Suzume colocou a mão em sua boca e chorou de medo. De repente, consciente de que toda a rua ao nosso redor tinha ficado quieta, comecei a tremer. Talvez eu não fosse tão invencível quanto pensava. Mas já tinha ido longe demais para recuar. Levantei meu queixo e olhei o líder da gangue no rosto.
O silêncio na rua ao nosso redor era tão intenso que poderia ter chovido pedra que ninguém sairia para ver. Os olhos do homem se arregalaram e comecei a sussurrar uma prece silenciosa por mim e por Suzume, que não fizera nada. Vi a mão dele cair no cabo de sua espada e notei em um momento estranho de total clareza que o dedo mindinho naquela mão estava cortado ao meio. Típico, pensei irrelevantemente. Camponeses e nobres deveriam deixar suas armas no portão antes de entrarem no Mundo Flutuante. Mas primeiro os samurais e agora esse rufião estavam totalmente armados. Os deuses tinham obviamente decidido que eu tinha usado minha total quota de sorte por hoje. Ah, bem. Se fosse morrer, pelo menos morreria tendo saciado uma grande felicidade.
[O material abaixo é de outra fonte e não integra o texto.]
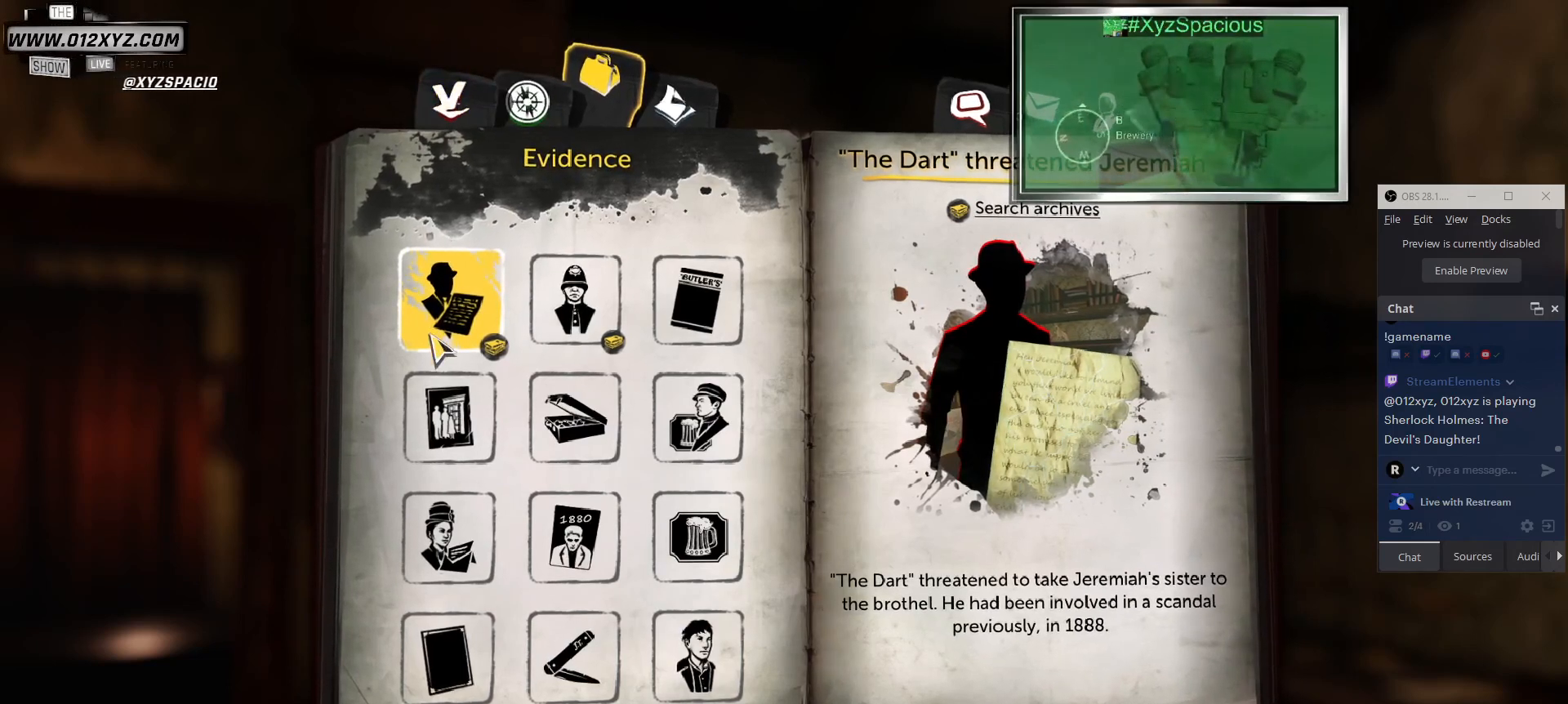
Gameplay with keyboard and mouse; each line is a JSON object with the keys and mouse buttons held at the frame after it. "events" lists presses ("down") and releases ("up") of "1", "2", "3", "4", "5", "a", "alt", "b", "c", "ctrl", "d", "e", "f", "g", "q", "r", "s", "shift", "space", "t", "tab", "v", "w", "x", "z", "mouse_left", "mouse_wheel", "mouse_right", "mouse_mb4" and "mouse_mb5" between this image and that frame as [ms after this image, input, new state], when the widget could be followed in between. "mouse_left", "mouse_wheel", "mouse_right", "mouse_mb4", "mouse_mb5" = the "left", "wheel", "right", "mb4", "mb5" buttons of the "mouse" list. No other keys are recorded. "wheel" means that the mouse wheel is clicked or scrolled. Not read: mouse_move.
{"keys": [], "mouse": ["left"], "events": [[467, "mouse_left", "down"]]}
– De joelhos, gueixa – chiou o homem.
Pensei sobre isso. Realmente pensei. Estava olhando a morte literalmente no rosto, e meus pensamentos estavam ordenados, claros e inflexíveis. Decidi que se esta noite fosse a vontade dos deuses que eu morresse, então não morreria de joelhos. Eu, que nunca tive escolha em minha vida, teria uma agora na forma de morrer.
– Não – disse simplesmente. – Se você vai me matar, então siga em frente. Mas não vou me ajoelhar nessa rua imunda e estragar meu quimono.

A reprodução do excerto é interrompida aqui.